Job Description
- Own the cloud operations of the analytics platform and drive high-quality customer experience of the product by ensuring SLA and consistent performance.
- Manage DevOps teams.
- Mentor L2 teams in troubleshooting production issues
- Enable Service Desk to do 24X7 L1 monitoring
- Track incidents and perform RCA for every incident and focus on prevention.
- Ensure SOP’s are defined and implemented religiously.

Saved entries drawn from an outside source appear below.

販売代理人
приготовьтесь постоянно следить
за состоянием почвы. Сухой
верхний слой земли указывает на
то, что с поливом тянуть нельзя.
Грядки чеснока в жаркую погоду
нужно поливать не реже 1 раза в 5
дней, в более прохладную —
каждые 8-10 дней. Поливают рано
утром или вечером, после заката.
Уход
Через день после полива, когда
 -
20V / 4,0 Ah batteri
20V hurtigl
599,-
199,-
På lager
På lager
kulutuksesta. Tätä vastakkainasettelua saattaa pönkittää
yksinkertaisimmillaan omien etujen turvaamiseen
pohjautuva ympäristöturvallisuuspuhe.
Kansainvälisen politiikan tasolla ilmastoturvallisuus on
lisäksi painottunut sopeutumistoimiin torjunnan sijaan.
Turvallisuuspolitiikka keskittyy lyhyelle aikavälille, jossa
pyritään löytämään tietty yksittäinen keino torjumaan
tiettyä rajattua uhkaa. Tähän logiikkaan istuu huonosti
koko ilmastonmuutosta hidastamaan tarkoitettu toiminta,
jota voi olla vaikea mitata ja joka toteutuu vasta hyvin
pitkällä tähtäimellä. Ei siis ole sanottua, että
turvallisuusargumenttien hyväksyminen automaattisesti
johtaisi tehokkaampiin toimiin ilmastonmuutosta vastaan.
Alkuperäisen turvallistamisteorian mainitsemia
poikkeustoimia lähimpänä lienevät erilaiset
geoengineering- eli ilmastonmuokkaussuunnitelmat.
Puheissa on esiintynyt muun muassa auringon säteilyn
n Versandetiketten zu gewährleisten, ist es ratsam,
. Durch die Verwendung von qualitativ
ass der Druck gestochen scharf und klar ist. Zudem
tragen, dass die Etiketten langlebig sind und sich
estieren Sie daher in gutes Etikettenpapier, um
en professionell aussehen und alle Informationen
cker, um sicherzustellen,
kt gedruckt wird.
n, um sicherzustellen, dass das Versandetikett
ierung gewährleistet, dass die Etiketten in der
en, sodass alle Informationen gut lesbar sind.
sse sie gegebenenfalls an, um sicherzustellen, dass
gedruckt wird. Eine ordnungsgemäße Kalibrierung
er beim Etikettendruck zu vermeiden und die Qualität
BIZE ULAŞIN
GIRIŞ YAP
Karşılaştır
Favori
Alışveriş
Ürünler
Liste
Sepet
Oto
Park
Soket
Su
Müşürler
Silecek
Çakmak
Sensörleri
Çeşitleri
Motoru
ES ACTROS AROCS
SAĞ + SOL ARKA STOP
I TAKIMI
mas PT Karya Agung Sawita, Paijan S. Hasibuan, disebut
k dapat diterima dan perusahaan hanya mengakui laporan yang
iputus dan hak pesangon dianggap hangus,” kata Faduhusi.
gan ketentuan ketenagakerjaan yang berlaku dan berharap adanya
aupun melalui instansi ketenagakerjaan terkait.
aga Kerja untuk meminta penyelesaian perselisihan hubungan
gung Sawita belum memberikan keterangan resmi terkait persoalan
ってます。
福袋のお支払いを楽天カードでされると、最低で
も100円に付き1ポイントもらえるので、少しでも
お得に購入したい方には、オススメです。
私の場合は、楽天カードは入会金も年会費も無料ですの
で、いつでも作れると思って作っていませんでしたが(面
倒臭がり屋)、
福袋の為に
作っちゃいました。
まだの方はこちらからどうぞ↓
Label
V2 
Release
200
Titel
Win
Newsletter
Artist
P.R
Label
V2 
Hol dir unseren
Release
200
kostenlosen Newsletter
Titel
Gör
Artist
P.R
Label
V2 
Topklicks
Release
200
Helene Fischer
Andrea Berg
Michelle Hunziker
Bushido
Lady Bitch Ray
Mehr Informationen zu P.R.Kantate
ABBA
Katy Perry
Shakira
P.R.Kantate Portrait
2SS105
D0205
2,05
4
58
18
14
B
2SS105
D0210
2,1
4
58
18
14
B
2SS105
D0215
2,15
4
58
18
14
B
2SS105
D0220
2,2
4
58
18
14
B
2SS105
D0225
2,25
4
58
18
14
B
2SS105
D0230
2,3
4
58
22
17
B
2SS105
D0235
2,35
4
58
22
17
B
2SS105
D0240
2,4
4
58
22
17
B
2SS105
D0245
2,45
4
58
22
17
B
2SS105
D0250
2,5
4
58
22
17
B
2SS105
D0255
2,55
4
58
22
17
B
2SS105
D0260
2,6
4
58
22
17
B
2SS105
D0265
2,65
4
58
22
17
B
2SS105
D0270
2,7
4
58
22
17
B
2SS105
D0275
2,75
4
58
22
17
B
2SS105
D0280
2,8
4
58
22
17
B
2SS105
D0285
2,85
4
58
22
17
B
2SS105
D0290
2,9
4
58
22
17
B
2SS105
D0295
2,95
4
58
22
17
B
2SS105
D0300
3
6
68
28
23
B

- Develop CI/CD pipelines and change management
- Ongoing change management for scale
- Communicate effectively with customer facing team to address their concerns on infrastructure availability, performance, and security
- Collaboration with Engineering team:
- Build Tools and Systems for Observability
- Plan releases and patch deployments
- Scale of applications and infrastructure to ensure best customer experience
- Infrastructure Management:
- Application performance monitoring and optimization
- Application and cloud security management
- Automation: IaC, Disaster Recovery, BCP etc.
- Cost Optimization:
- Monitor costs of all resources and trace them to respective accounts
- Identify cost optimization improvements and ensure optimal costs without compromising on performance
- Own Security of data, infrastructure, and applications. Ensure best practices are followed for HIPAA, ISO 27001 and SOC2 compliance
- Systematically develop documentation for each data solution and make sure it is up to date and reflects current business rules and definitions.
- Building strong partnerships with colleagues at all levels.